/---

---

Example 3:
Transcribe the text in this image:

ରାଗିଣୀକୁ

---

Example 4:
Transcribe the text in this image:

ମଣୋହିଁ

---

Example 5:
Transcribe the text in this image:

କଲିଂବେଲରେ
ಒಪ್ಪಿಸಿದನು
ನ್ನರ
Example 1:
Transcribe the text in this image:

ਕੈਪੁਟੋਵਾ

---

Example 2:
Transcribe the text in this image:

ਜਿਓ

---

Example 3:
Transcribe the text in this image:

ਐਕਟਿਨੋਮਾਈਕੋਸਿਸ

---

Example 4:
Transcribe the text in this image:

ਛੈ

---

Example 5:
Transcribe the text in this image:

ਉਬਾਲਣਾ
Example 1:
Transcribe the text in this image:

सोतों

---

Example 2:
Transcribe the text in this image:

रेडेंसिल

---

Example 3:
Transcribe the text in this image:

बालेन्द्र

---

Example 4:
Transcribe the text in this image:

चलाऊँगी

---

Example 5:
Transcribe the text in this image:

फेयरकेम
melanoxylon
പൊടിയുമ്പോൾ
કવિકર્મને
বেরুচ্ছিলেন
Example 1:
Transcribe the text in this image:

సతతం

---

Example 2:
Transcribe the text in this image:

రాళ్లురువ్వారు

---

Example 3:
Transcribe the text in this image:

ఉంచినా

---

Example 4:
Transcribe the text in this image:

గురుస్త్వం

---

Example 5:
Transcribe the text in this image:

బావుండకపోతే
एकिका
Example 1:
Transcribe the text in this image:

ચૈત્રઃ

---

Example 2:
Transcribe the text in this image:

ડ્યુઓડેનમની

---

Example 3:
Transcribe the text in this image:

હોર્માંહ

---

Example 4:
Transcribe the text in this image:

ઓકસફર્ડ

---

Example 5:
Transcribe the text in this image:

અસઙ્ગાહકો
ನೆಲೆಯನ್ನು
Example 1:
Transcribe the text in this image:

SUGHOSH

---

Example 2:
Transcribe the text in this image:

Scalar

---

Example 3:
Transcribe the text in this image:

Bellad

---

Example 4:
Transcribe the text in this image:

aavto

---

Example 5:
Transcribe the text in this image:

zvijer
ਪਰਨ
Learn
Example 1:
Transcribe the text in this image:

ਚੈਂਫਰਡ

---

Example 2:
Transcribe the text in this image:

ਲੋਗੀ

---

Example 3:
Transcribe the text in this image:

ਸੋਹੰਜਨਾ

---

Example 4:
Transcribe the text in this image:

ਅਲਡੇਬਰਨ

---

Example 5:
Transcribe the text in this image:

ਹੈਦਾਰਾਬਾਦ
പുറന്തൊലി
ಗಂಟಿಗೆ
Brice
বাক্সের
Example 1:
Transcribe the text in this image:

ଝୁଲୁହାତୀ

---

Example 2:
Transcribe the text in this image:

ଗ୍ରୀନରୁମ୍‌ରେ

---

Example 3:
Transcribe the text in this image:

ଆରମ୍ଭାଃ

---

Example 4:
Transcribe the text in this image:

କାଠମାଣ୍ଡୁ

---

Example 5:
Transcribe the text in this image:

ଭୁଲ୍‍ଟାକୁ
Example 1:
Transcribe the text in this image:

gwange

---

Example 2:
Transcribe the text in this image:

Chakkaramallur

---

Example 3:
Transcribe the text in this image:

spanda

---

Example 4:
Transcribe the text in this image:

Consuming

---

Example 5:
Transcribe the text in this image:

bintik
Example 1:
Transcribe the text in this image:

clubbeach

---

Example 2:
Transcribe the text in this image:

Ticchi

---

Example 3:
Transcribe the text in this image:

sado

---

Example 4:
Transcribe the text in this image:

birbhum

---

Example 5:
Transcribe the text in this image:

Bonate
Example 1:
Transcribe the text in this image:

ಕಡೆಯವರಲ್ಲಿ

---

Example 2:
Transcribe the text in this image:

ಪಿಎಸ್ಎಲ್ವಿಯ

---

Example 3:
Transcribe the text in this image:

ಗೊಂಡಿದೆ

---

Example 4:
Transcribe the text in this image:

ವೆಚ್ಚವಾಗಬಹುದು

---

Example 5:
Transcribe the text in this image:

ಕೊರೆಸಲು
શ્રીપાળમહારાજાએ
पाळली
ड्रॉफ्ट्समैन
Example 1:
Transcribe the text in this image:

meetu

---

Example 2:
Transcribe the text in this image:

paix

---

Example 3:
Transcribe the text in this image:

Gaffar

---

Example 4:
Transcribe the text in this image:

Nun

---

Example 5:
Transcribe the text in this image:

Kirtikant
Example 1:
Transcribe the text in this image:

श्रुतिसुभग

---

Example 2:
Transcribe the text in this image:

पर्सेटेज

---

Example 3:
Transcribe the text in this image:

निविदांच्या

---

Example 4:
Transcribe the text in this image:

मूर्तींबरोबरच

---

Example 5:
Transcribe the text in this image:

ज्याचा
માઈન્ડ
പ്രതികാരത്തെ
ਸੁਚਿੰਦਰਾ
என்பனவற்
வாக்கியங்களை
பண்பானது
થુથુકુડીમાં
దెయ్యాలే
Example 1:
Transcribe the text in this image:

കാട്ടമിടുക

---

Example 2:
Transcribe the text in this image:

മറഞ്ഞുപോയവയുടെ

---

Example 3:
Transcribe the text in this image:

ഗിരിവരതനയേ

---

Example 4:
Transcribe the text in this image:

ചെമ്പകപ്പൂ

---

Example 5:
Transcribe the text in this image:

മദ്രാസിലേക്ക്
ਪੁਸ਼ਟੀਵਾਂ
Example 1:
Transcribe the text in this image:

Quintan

\---

__TASK TO COMPLETE__
Would you return every line of the data above exactly?

__OUTPUT FOR THIS EXERCISE__
---

Example 3:
Transcribe the text in this image:

ରାଗିଣୀକୁ

---

Example 4:
Transcribe the text in this image:

ମଣୋହିଁ

---

Example 5:
Transcribe the text in this image:

କଲିଂବେଲରେ
ಒಪ್ಪಿಸಿದನು
ನ್ನರ
Example 1:
Transcribe the text in this image:

ਕੈਪੁਟੋਵਾ

---

Example 2:
Transcribe the text in this image:

ਜਿਓ

---

Example 3:
Transcribe the text in this image:

ਐਕਟਿਨੋਮਾਈਕੋਸਿਸ

---

Example 4:
Transcribe the text in this image:

ਛੈ

---

Example 5:
Transcribe the text in this image:

ਉਬਾਲਣਾ
Example 1:
Transcribe the text in this image:

सोतों

---

Example 2:
Transcribe the text in this image:

रेडेंसिल

---

Example 3:
Transcribe the text in this image:

बालेन्द्र

---

Example 4:
Transcribe the text in this image:

चलाऊँगी

---

Example 5:
Transcribe the text in this image:

फेयरकेम
melanoxylon
പൊടിയുമ്പോൾ
કવિકર્મને
বেরুচ্ছিলেন
Example 1:
Transcribe the text in this image:

సతతం

---

Example 2:
Transcribe the text in this image:

రాళ్లురువ్వారు

---

Example 3:
Transcribe the text in this image:

ఉంచినా

---

Example 4:
Transcribe the text in this image:

గురుస్త్వం

---

Example 5:
Transcribe the text in this image:

బావుండకపోతే
एकिका
Example 1:
Transcribe the text in this image:

ચૈત્રઃ

---

Example 2:
Transcribe the text in this image:

ડ્યુઓડેનમની

---

Example 3:
Transcribe the text in this image:

હોર્માંહ

---

Example 4:
Transcribe the text in this image:

ઓકસફર્ડ

---

Example 5:
Transcribe the text in this image:

અસઙ્ગાહકો
ನೆಲೆಯನ್ನು
Example 1:
Transcribe the text in this image:

SUGHOSH

---

Example 2:
Transcribe the text in this image:

Scalar

---

Example 3:
Transcribe the text in this image:

Bellad

---

Example 4:
Transcribe the text in this image:

aavto

---

Example 5:
Transcribe the text in this image:

zvijer
ਪਰਨ
Learn
Example 1:
Transcribe the text in this image:

ਚੈਂਫਰਡ

---

Example 2:
Transcribe the text in this image:

ਲੋਗੀ

---

Example 3:
Transcribe the text in this image:

ਸੋਹੰਜਨਾ

---

Example 4:
Transcribe the text in this image:

ਅਲਡੇਬਰਨ

---

Example 5:
Transcribe the text in this image:

ਹੈਦਾਰਾਬਾਦ
പുറന്തൊലി
ಗಂಟಿಗೆ
Brice
বাক্সের
Example 1:
Transcribe the text in this image:

ଝୁଲୁହାତୀ

---

Example 2:
Transcribe the text in this image:

ଗ୍ରୀନରୁମ୍‌ରେ

---

Example 3:
Transcribe the text in this image:

ଆରମ୍ଭାଃ

---

Example 4:
Transcribe the text in this image:

କାଠମାଣ୍ଡୁ

---

Example 5:
Transcribe the text in this image:

ଭୁଲ୍‍ଟାକୁ
Example 1:
Transcribe the text in this image:

gwange

---

Example 2:
Transcribe the text in this image:

Chakkaramallur

---

Example 3:
Transcribe the text in this image:

spanda

---

Example 4:
Transcribe the text in this image:

Consuming

---

Example 5:
Transcribe the text in this image:

bintik
Example 1:
Transcribe the text in this image:

clubbeach

---

Example 2:
Transcribe the text in this image:

Ticchi

---

Example 3:
Transcribe the text in this image:

sado

---

Example 4:
Transcribe the text in this image:

birbhum

---

Example 5:
Transcribe the text in this image:

Bonate
Example 1:
Transcribe the text in this image:

ಕಡೆಯವರಲ್ಲಿ

---

Example 2:
Transcribe the text in this image:

ಪಿಎಸ್ಎಲ್ವಿಯ

---

Example 3:
Transcribe the text in this image:

ಗೊಂಡಿದೆ

---

Example 4:
Transcribe the text in this image:

ವೆಚ್ಚವಾಗಬಹುದು

---

Example 5:
Transcribe the text in this image:

ಕೊರೆಸಲು
શ્રીપાળમહારાજાએ
पाळली
ड्रॉफ्ट्समैन
Example 1:
Transcribe the text in this image:

meetu

---

Example 2:
Transcribe the text in this image:

paix

---

Example 3:
Transcribe the text in this image:

Gaffar

---

Example 4:
Transcribe the text in this image:

Nun

---

Example 5:
Transcribe the text in this image:

Kirtikant
Example 1:
Transcribe the text in this image:

श्रुतिसुभग

---

Example 2:
Transcribe the text in this image:

पर्सेटेज

---

Example 3:
Transcribe the text in this image:

निविदांच्या

---

Example 4:
Transcribe the text in this image:

मूर्तींबरोबरच

---

Example 5:
Transcribe the text in this image:

ज्याचा
માઈન્ડ
പ്രതികാരത്തെ
ਸੁਚਿੰਦਰਾ
என்பனவற்
வாக்கியங்களை
பண்பானது
થુથુકુડીમાં
దెయ్యాలే
Example 1:
Transcribe the text in this image:

കാട്ടമിടുക

---

Example 2:
Transcribe the text in this image:

മറഞ്ഞുപോയവയുടെ

---

Example 3:
Transcribe the text in this image:

ഗിരിവരതനയേ

---

Example 4:
Transcribe the text in this image:

ചെമ്പകപ്പൂ

---

Example 5:
Transcribe the text in this image:

മദ്രാസിലേക്ക്
ਪੁਸ਼ਟੀਵਾਂ
Example 1:
Transcribe the text in this image:

Quintan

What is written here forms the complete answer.